Declaración de la sirvienta:

Yo, Nancy, con una edad aproximada de veinticinco años, aprendiz de cocinera en el hostal del Viejo Hospital, en la región de Muir, habiendo jurado por el Libro revelar toda la verdad sobre el ataque de diciembre de 18…, declaro lo siguiente:

Durante el invierno llegan pocos viajeros, pues la landa está sembrada de pedruscos grises y de brezales, y de hoyos llenos de barro, de manera que los carreteros apenas pasan por Muir, y los que atraviesan la región a pie temen el terrible viento que lo barre todo según se acercan las Navidades. El martes por la tarde, la leche se estaba congelando en los baldes, así que Doll y yo la metimos en la cocina, tras lo cual nos quedamos sentadas al abrigo de la chimenea donde Míster Douglas (el viejo Doug, como solemos llamarle) estaba cociendo manzanas en una marmita antes de irse a la cama. Así que pasamos una velada tranquila con el viejo Doug, Miss Elisabeth, su mujer, y John, el mozo de cuadra. No había ningún viajero en el albergue.

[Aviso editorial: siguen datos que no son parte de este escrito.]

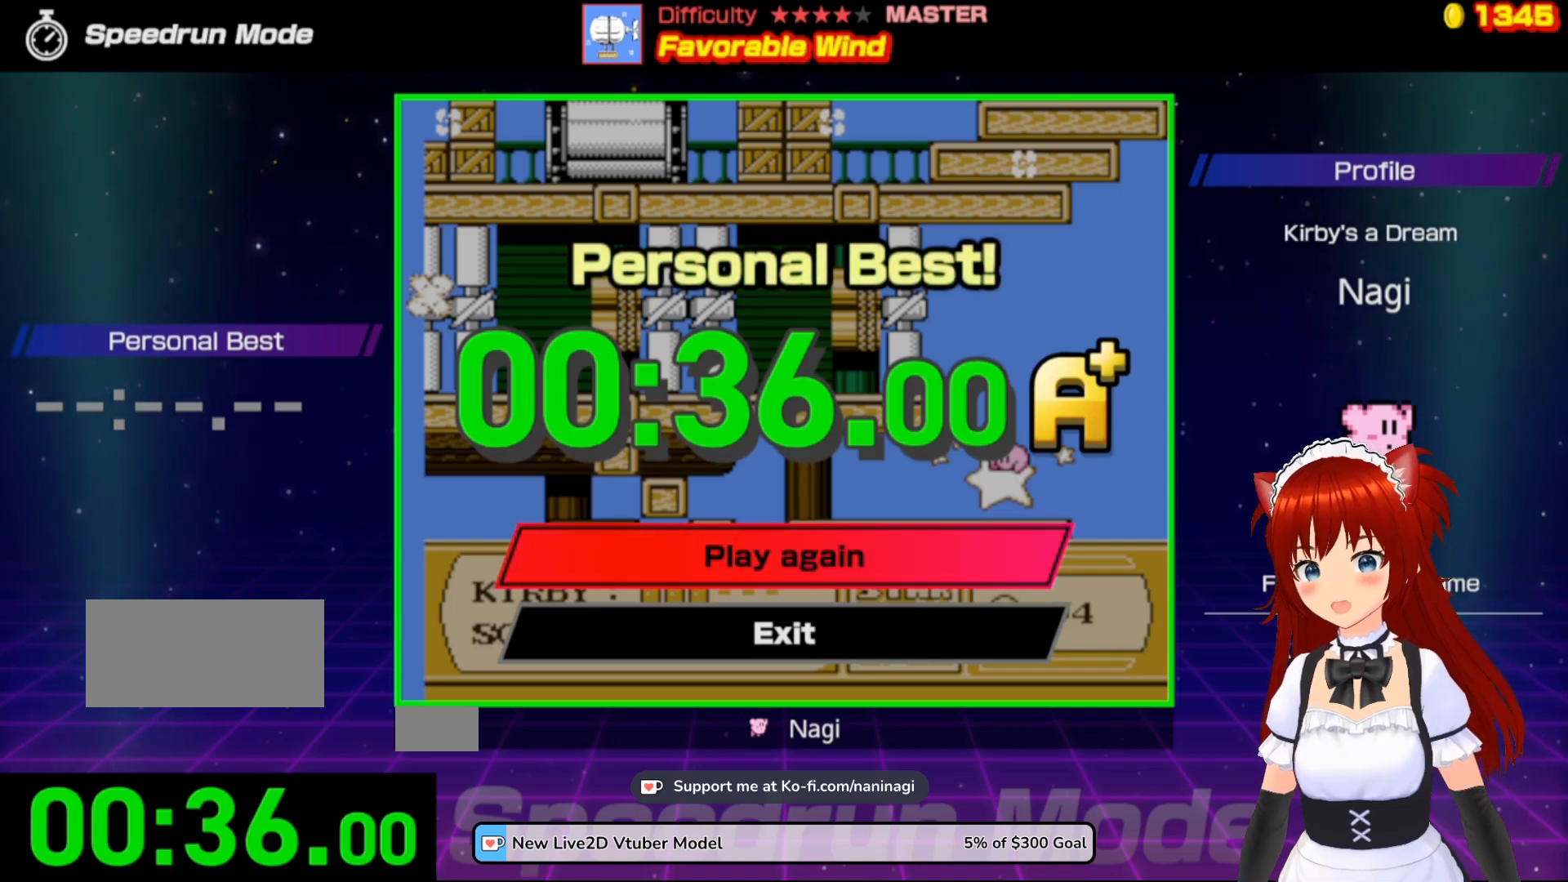
{"buttons": [], "events": []}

Hacia las diez todos teníamos ya sueño; pero yo tenía que terminar de tricotar un brazal para el niño enfermo de Mistress Dorothen, la hermana de Miss, que vive en la curva. El viejo Doug se llevó la vela, pues la leña del hogar daba suficiente luz para mi labor y estaba tan acostumbrada al movimiento de las agujas que mis dedos tricotaban solos.

Así que me quedé un poco absorta, a la luz temblorosa del fuego rojo, aunque sin olvidarme que había prometido a Doll ir a la cama pronto, pues en las noches de gran frío dormimos juntas. Se oían crujidos fuera, y el whip poor will gritó varias veces en la noche. De repente, se oyeron unos pasos y un golpe en la puerta. Me puse a temblar: debía de ser medianoche y se dice que el Rey negro sale a cazar a esa hora por la landa de Muir.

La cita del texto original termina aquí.